To put these numbers in perspective, NASA’s entire annual budget is about $20 billion. At a minimum, such a space-based missile defense system would brutally siphon funds from higher priority Pentagon programs.
Would it work? The existing ground-based national missile defense program, at a total cost of about $70 billion, has yet to demonstrate reliable effectiveness. In 18 tests of the system, it has destroyed the target missile only nine times — a 50 percent rate of success. In the last five tests, the interceptor has worked successfully just twice. This poor record is despite the tests being highly scripted for success. In these tests, critical information is provided to the defense that would not be known in battle. Making matters worse, the system has never been tested against realistic enemy decoys and countermeasures that can “fool” the radars and interceptors.

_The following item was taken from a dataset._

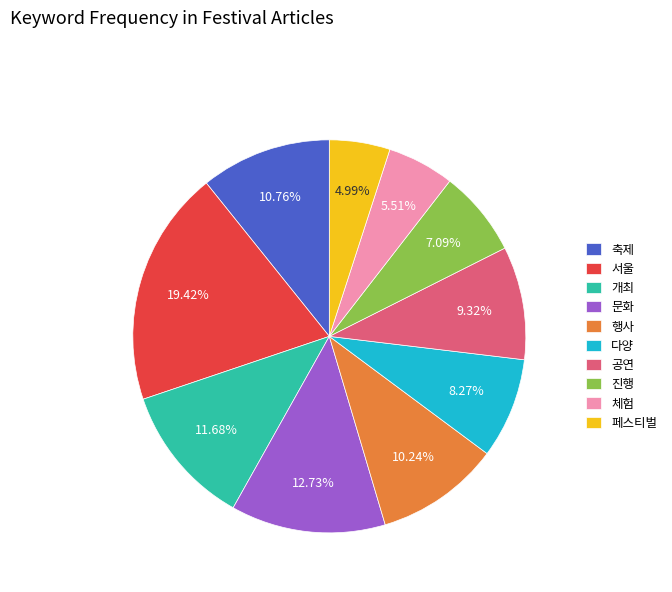

What is the largest slice in the pie chart?

서울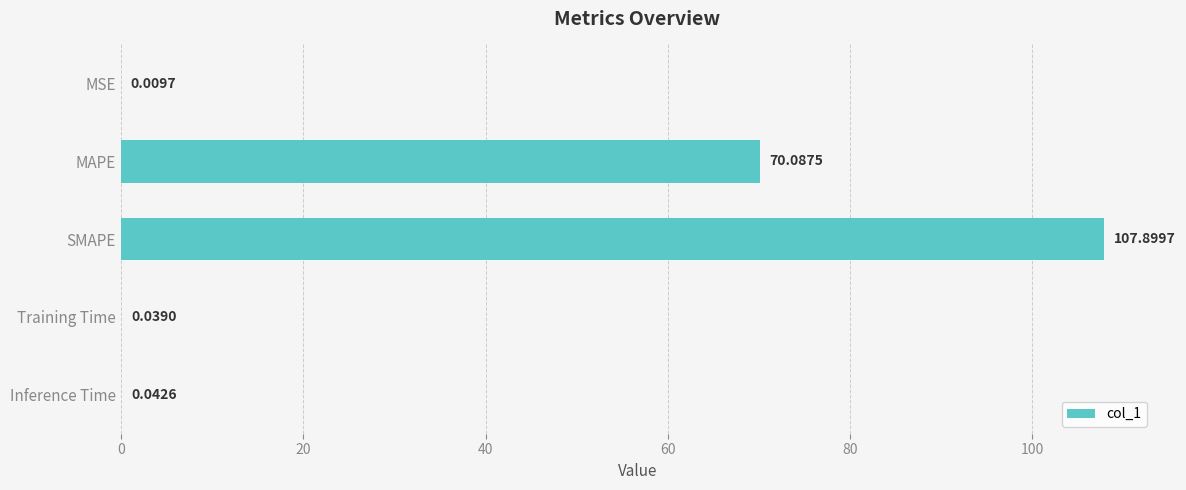

Where is the data nearest to the value 53?

MAPE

If the tests were operationally realistic, the failure rate would be even higher.
Despite the failed record, Michael Griffin, the Undersecretary of Defense for Research and Engineering, has argued that a much more advanced space-based missile defense system would be “a relatively easy technological challenge.” He’s wrong. Space-based interceptors have unique, impractical limitations that exacerbate the challenges of missile defense.
To be close enough for boost-phase intercept, the interceptor satellites must travel in a low-earth orbit. But in low-earth orbit, the interceptor satellites pass over target sites on the ground so quickly that they don’t remain in position long enough to reach a boosting enemy missile. For this reason, a 2003 study by the American Physical Society concluded that a system of space-based interceptors designed to defeat boosting enemy missiles “would require a fleet of a thousand or more orbiting satellites just to intercept a single missile.”
What would be the unintended consequences? In 1972, President Richard Nixon signed the Anti-Ballistic Missile Treaty with Soviet leader Leonid Brezhnev, which strictly limited each side’s missile defense programs. The idea was simple: If one side deployed systems that aimed to intercept the other’s nuclear missiles, the other would be incentivized to build more offensive missiles to defeat them and vice versa — exactly the opposite of what either nation wanted. The result, both sides understood, would be an unsustainable arms race with increased risks of nuclear war.
Unfortunately, President George W. Bush withdrew the U.S. from the treaty in 2002, laying the groundwork for a new kind of conflict with Moscow. Russian President Vladimir Putin has specifically cited U.S. missile defenses as the primary motivation for building new Russian nuclear delivery systems. China has improved its capabilities for the same reason.
Space-based missile defenses would motivate U.S. adversaries to increase their nuclear arsenals and expand their anti-satellite capabilities to neutralize the new space infrastructure.
Along with President Trump’s proposal for a new Space Force, this type of system could become an unwitting step towards the weaponization of space. While Russia, China, and the United States have experimented with anti-satellite weapons, no nation has deployed attack weapons in space. The deployment of space-based interceptors for missile defense could lead to a dangerous war in space — the consequences of which are nearly unimaginable.
Ultimately, congressional appropriators hold the prerogative to fund this new proposal for space-based interceptors. Considering the financial and strategic implications, they would be wise to ignore 35 years of false promises and focus on supporting initiatives that will actually protect this nation.